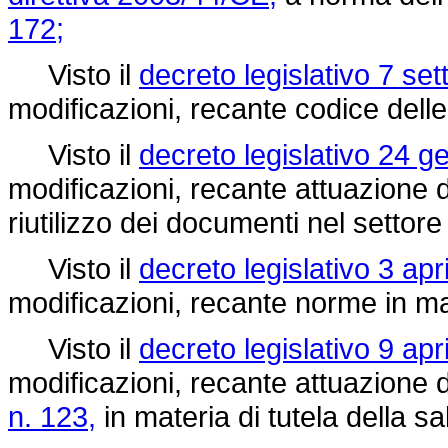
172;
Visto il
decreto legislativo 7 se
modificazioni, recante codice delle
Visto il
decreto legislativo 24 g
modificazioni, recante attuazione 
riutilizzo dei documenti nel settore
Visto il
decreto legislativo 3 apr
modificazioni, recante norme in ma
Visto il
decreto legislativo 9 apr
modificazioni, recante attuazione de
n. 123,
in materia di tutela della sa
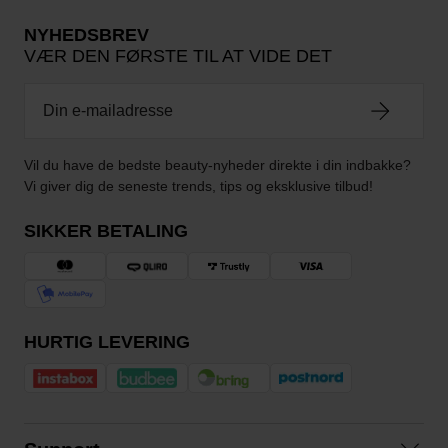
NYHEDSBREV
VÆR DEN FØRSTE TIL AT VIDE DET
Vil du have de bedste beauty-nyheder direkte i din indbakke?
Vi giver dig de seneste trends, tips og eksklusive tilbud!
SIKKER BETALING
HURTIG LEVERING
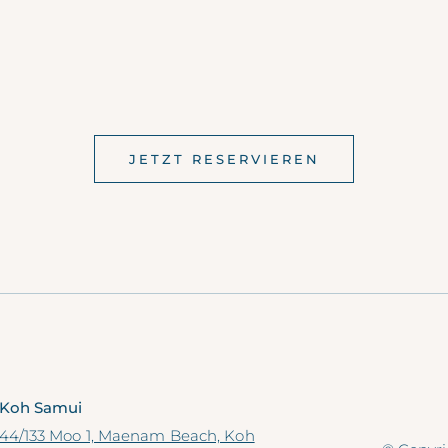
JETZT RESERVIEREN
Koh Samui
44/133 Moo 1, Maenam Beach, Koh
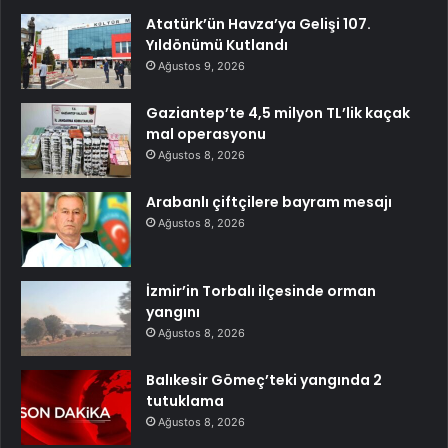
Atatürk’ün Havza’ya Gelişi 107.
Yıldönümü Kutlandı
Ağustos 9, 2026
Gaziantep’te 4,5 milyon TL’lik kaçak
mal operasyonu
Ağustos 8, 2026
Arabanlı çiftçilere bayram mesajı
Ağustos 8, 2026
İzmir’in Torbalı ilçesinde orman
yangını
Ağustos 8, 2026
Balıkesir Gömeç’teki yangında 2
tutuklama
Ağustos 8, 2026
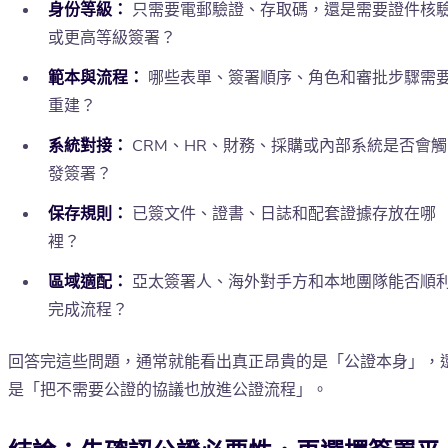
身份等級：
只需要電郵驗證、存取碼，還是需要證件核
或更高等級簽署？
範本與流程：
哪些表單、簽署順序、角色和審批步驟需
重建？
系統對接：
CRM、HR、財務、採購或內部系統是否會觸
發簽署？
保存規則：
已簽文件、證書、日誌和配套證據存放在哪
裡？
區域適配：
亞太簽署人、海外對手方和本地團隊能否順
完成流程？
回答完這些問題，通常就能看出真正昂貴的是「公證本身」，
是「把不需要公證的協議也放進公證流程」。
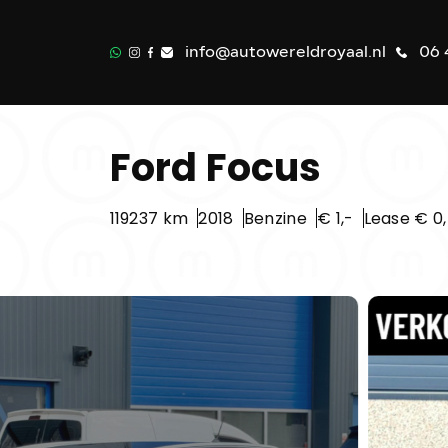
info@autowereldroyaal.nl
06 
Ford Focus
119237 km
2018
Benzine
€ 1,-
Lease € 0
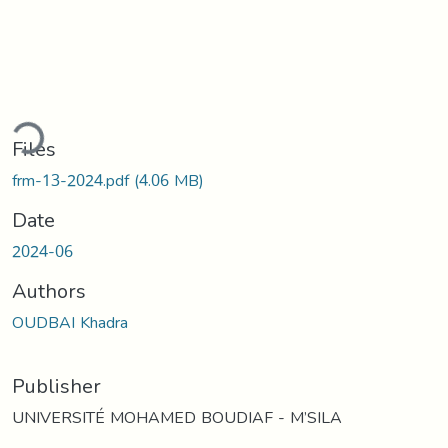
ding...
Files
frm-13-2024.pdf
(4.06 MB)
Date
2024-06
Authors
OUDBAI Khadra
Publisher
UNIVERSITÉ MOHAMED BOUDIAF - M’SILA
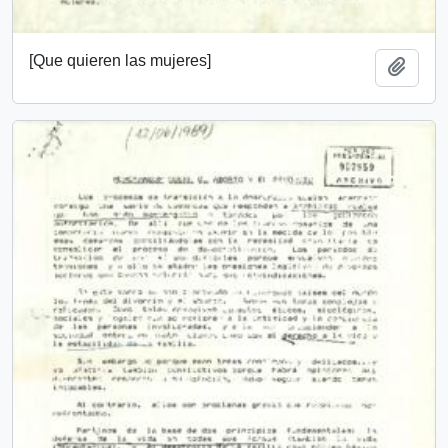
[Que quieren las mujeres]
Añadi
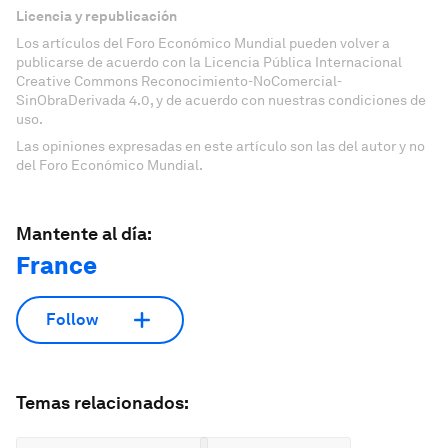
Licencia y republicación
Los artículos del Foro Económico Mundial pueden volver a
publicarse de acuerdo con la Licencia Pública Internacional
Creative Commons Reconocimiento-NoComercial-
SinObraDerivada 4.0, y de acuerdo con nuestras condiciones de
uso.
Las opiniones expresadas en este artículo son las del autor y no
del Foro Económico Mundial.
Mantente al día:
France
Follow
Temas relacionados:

--

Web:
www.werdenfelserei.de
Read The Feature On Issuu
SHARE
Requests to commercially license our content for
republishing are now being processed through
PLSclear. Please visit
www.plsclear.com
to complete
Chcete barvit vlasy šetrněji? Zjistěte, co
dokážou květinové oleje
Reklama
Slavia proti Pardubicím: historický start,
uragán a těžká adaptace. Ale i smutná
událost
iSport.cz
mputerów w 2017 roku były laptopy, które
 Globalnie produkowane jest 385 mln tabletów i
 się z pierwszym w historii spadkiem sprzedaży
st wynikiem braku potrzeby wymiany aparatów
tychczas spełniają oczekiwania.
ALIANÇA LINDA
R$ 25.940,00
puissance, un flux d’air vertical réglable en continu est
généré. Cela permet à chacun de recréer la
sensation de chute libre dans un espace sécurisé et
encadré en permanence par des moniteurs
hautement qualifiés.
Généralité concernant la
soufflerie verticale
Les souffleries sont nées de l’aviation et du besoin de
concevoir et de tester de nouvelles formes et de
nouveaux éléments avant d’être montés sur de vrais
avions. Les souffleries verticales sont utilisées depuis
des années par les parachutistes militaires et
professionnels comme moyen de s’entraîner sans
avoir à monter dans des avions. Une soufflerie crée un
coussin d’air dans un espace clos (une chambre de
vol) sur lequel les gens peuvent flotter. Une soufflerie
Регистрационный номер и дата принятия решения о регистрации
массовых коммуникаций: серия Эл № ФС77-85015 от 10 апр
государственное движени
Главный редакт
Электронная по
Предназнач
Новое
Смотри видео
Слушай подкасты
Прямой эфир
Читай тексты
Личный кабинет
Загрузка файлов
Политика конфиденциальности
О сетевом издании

__WHAT TO WORK ON__: The lines above from the one with "się z pierwszym" through the one with "Смотри видео" are to be duplicated exactly, ends included, with nothing added.

__TASK SOLUTION__:
 się z pierwszym w historii spadkiem sprzedaży
st wynikiem braku potrzeby wymiany aparatów
tychczas spełniają oczekiwania.
ALIANÇA LINDA
R$ 25.940,00
puissance, un flux d’air vertical réglable en continu est
généré. Cela permet à chacun de recréer la
sensation de chute libre dans un espace sécurisé et
encadré en permanence par des moniteurs
hautement qualifiés.
Généralité concernant la
soufflerie verticale
Les souffleries sont nées de l’aviation et du besoin de
concevoir et de tester de nouvelles formes et de
nouveaux éléments avant d’être montés sur de vrais
avions. Les souffleries verticales sont utilisées depuis
des années par les parachutistes militaires et
professionnels comme moyen de s’entraîner sans
avoir à monter dans des avions. Une soufflerie crée un
coussin d’air dans un espace clos (une chambre de
vol) sur lequel les gens peuvent flotter. Une soufflerie
Регистрационный номер и дата принятия решения о регистрации
массовых коммуникаций: серия Эл № ФС77-85015 от 10 апр
государственное движени
Главный редакт
Электронная по
Предназнач
Новое
Смотри видео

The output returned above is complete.